Win she did and, at the time, was the youngest woman to be elected to the City Council. When she had her second daughter, Nora, she became the first woman to have a baby while serving on City Council. Because of her experience and that of other women leaders, City Hall now has a room for breast-feeding.
"Through City Council, I met professionals and developed new skills. I brought my baby to meetings. One day, at a Finance Committee meeting in City Hall, the chair said the meeting was the calmest ever," she said.
During two terms, Amber worked to create thriving neighborhoods and for better public transportation and pedestrian safety.
Rather than waiting for complaints, which meant she would hear only from the most persistent, she went out in the neighborhoods to learn the needs.
Based on what she learned, she chose items she promoted in her eight years on City Council, including protecting the Spokane River, improving housing quality and revitalizing neighborhoods. She left confident she was leaving the city in a good place in finances, vision and leadership for the future.
In Amber's second term, under the leadership of Andre Wicks, then the assistant principal of Shaw Middle School, she consulted on developing a Promise Zone proposal for Northeast Spokane neighborhoods, modeled on the Harlem Children's Zone.
That zone is a nonprofit bringing together partners to support low-income children and families in Harlem, providing free support in parenting workshops, a pre-school program, three charter schools, and child-oriented health programs for thousands of children and families.
Andre and Amber believed the Northeast neighborhoods, especially Hillyard, met criteria for a Promise Zone because of the poverty, low educational achievement and high crime rates. Amber was part of a team of more than 100 organizations, residents and school partners who worked for more than a year to develop a proposal for wraparound support programs in the neighborhoods.

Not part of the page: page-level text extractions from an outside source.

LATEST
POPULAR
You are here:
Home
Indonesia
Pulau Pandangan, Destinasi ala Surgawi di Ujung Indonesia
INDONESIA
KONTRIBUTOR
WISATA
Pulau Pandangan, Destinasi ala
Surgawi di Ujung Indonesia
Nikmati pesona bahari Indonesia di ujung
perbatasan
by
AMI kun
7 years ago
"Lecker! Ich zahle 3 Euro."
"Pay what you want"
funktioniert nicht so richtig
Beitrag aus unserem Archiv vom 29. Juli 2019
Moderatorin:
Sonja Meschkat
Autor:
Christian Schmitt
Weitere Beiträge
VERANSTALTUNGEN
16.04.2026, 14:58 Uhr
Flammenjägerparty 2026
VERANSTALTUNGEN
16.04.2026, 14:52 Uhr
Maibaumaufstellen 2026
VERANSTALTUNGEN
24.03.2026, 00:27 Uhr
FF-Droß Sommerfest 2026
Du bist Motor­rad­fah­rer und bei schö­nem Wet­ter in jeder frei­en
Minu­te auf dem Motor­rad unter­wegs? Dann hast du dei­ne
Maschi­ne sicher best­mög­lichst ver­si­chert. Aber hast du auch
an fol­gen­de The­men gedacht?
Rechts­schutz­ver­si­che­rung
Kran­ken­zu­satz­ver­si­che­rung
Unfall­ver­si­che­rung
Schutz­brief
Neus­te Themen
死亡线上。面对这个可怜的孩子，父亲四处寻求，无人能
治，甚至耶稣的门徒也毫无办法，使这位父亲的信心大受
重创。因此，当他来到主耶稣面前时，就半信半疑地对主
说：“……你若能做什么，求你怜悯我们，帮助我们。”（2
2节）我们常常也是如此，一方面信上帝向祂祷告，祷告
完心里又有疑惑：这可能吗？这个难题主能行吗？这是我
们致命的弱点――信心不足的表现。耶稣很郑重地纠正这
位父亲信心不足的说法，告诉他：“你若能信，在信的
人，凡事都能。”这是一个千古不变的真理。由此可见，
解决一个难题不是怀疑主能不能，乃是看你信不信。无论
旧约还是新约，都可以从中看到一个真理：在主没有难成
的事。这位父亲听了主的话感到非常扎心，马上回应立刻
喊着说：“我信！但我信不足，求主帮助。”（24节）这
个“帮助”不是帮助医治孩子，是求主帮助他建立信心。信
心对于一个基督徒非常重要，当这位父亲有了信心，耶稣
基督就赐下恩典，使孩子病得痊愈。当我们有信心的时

They did not gain federal recognition as a Promise Zone, but went ahead with the Zone Project with funding from Spokane Public Schools, the City of Spokane and the Ballmer Group.
At first, Andre was its director. After he returned as assistant principal at Shadle Park High School, the project was transferred to the Northeast Community Center. After Amber's term on City Council, she was hired to direct the project.
In addition, she works part-time as a consultant for Urbanova, a Spokane collaboration to improve the quality of life, innovation and health in cities. It uses the University District as a living laboratory for small-city solutions that can be replicated around the world.